Alexandrina fissò ansiosa gli sconcertati plasmatori: — Forse era troppo presto per lui, Margaret.
Margaret Juliano rise.
— Ha ragione, è una barzelletta. Chiedilo ai catastrofisti. — Afferrò il braccio di Lindsay. — Vieni, Abelard. Andiamo fuori.
— È una barzelletta — ripeté Lindsay. Adesso la sua lingua si era sciolta e le parole gli sgorgavano liberamente. — Questo è incredibile. Quei poveri sciocchi non avevano nessuna idea. Come potevano averne? Erano morti prima di avere la possibilità di vedere! Cosa sono per noi cinque anni, dieci, cento…
— Stai farneticando, tesoro. — Margaret Juliano lo condusse lungo il corridoio e attraverso l’arco di pietre cementate, fuori in mezzo all’erba e alla luce chiazzata del sole. — Attento a dove metti i piedi — gli disse ancora. — Abbiamo altri pazienti. Non abituati a vivere in casa.

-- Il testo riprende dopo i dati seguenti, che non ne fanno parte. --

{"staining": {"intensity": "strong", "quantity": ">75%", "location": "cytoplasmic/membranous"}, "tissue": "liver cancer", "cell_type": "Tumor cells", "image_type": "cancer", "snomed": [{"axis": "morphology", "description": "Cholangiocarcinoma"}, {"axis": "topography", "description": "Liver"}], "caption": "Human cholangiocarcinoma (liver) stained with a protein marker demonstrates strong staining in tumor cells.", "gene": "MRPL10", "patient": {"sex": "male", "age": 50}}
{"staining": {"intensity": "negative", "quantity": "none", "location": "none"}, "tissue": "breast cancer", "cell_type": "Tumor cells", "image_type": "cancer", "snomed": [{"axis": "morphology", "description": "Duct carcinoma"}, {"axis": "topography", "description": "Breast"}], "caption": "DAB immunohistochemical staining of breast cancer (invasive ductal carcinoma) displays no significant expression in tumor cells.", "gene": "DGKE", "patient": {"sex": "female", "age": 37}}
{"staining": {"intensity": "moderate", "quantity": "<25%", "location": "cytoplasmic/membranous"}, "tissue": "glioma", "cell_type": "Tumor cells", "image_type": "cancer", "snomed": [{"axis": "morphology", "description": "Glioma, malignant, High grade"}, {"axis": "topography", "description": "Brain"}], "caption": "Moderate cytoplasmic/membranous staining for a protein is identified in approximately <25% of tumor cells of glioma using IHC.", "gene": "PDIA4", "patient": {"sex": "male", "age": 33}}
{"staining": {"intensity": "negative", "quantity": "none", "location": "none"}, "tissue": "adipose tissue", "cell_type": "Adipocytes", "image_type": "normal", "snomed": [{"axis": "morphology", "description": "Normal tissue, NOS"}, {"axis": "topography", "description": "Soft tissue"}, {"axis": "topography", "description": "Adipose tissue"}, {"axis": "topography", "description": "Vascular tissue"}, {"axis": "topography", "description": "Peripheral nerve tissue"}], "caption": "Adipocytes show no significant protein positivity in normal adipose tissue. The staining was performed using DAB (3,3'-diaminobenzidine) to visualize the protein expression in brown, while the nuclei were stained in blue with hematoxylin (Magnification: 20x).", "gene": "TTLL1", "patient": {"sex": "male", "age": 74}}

Accanto agli alti muri incrostati di muschio una giovane donna nuda stava strappando l’erba con brevi gesti decisi, soffermandosi di tanto in tanto per succhiarsi il terriccio dalle dita.
Lindsay inorridì. Gli parve di sentire il sapore del terriccio sulla propria lingua. — Andremo fuori dai terreni della clinica — disse Margaret. — Pongpianskul non avrà niente da ridire.
— Ti lascia rimanere qui, vero? Quella donna è una plasmatrice. Una cataclista. Pongpianskul aveva un debito verso i cataclisti. Ti prendi cura di loro per suo conto?
— Cerca di non parlare troppo, caro. Potresti danneggiare qualcosa. — Aprì il cancello di ferro. — Ai cataclisti piace star qui. C’è qualcosa nella vista che si gode.
— Oh, mio Dio — fece Lindsay.
La Repubblica era impazzita. Gli alberi sui terreni del Museo erano cresciuti formando degli archi che nascondevano tutto il panorama. Adesso incombeva tutt’intorno a lui, per un tratto di ben cinque chilometri, una sbalorditiva distesa di verdi e aggrovigliati crinali, tre lunghi pannelli, che ardevano di raggi generati dalla luce del sole che pareva riflessa da specchi.